> WHAT IS EXPECTED: Print the listing below word for word, but drop any pictures it contains.

--- RECORDS SHOWN Enclosed Below ---

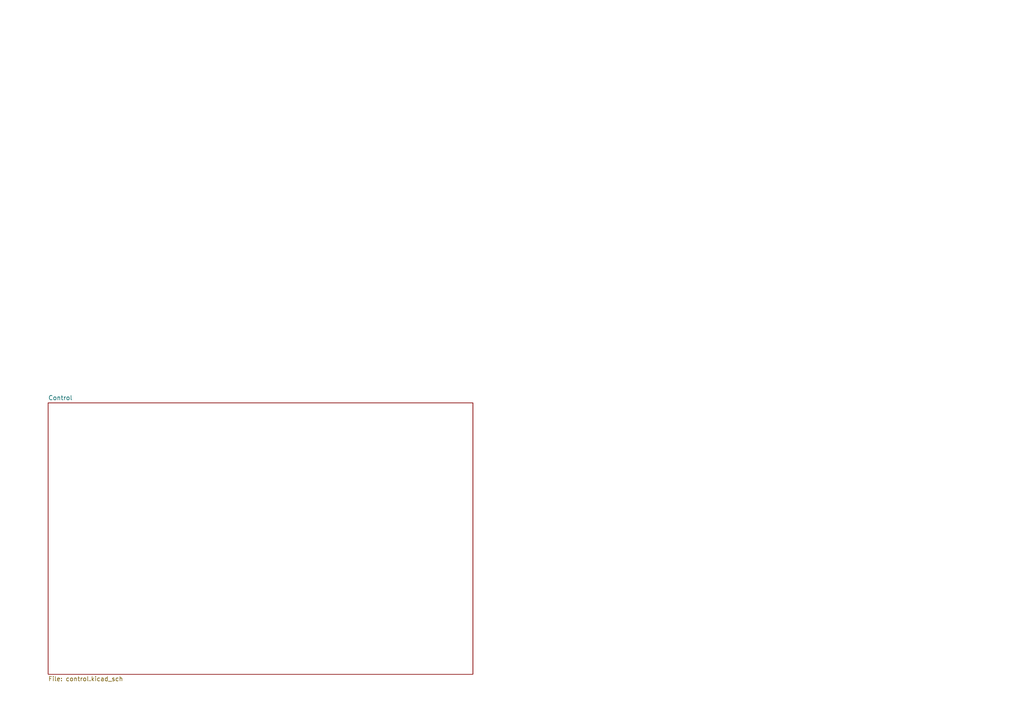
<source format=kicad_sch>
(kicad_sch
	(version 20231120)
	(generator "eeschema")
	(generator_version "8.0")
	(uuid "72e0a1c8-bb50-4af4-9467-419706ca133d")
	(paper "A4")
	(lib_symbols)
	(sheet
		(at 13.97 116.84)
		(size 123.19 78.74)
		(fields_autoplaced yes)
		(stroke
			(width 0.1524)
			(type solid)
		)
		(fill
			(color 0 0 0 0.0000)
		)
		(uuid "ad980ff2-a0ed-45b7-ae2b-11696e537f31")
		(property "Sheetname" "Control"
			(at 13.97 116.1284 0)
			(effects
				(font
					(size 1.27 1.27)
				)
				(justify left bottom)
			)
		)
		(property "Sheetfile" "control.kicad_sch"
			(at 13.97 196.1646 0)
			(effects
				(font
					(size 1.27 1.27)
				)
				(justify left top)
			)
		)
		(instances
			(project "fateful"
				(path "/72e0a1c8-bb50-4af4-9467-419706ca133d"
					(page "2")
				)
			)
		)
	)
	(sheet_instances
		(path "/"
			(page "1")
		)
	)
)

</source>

--- End of Enclosed RECORDS SHOWN ---

> EXPECTED ANSWER:
<source format=kicad_sch>
(kicad_sch
	(version 20231120)
	(generator "eeschema")
	(generator_version "8.0")
	(uuid "72e0a1c8-bb50-4af4-9467-419706ca133d")
	(paper "A4")
	(lib_symbols)
	(sheet
		(at 13.97 116.84)
		(size 123.19 78.74)
		(fields_autoplaced yes)
		(stroke
			(width 0.1524)
			(type solid)
		)
		(fill
			(color 0 0 0 0.0000)
		)
		(uuid "ad980ff2-a0ed-45b7-ae2b-11696e537f31")
		(property "Sheetname" "Control"
			(at 13.97 116.1284 0)
			(effects
				(font
					(size 1.27 1.27)
				)
				(justify left bottom)
			)
		)
		(property "Sheetfile" "control.kicad_sch"
			(at 13.97 196.1646 0)
			(effects
				(font
					(size 1.27 1.27)
				)
				(justify left top)
			)
		)
		(instances
			(project "fateful"
				(path "/72e0a1c8-bb50-4af4-9467-419706ca133d"
					(page "2")
				)
			)
		)
	)
	(sheet_instances
		(path "/"
			(page "1")
		)
	)
)

</source>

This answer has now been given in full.